(Given information)

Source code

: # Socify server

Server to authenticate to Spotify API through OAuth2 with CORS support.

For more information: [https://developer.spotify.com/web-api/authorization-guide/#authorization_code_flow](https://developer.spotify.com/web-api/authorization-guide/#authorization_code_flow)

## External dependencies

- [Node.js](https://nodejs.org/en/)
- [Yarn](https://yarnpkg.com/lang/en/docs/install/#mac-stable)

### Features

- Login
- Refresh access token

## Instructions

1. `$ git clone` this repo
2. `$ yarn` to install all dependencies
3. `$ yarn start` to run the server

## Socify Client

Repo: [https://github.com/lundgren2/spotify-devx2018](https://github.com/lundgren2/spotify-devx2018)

(End Given information)

Can you rewrite all the items above with every "Socify" replaced by "Spotify" and nothing else changed?

Source code

: # Spotify server

Server to authenticate to Spotify API through OAuth2 with CORS support.

For more information: [https://developer.spotify.com/web-api/authorization-guide/#authorization_code_flow](https://developer.spotify.com/web-api/authorization-guide/#authorization_code_flow)

## External dependencies

- [Node.js](https://nodejs.org/en/)
- [Yarn](https://yarnpkg.com/lang/en/docs/install/#mac-stable)

### Features

- Login
- Refresh access token

## Instructions

1. `$ git clone` this repo
2. `$ yarn` to install all dependencies
3. `$ yarn start` to run the server

## Spotify Client

Repo: [https://github.com/lundgren2/spotify-devx2018](https://github.com/lundgren2/spotify-devx2018)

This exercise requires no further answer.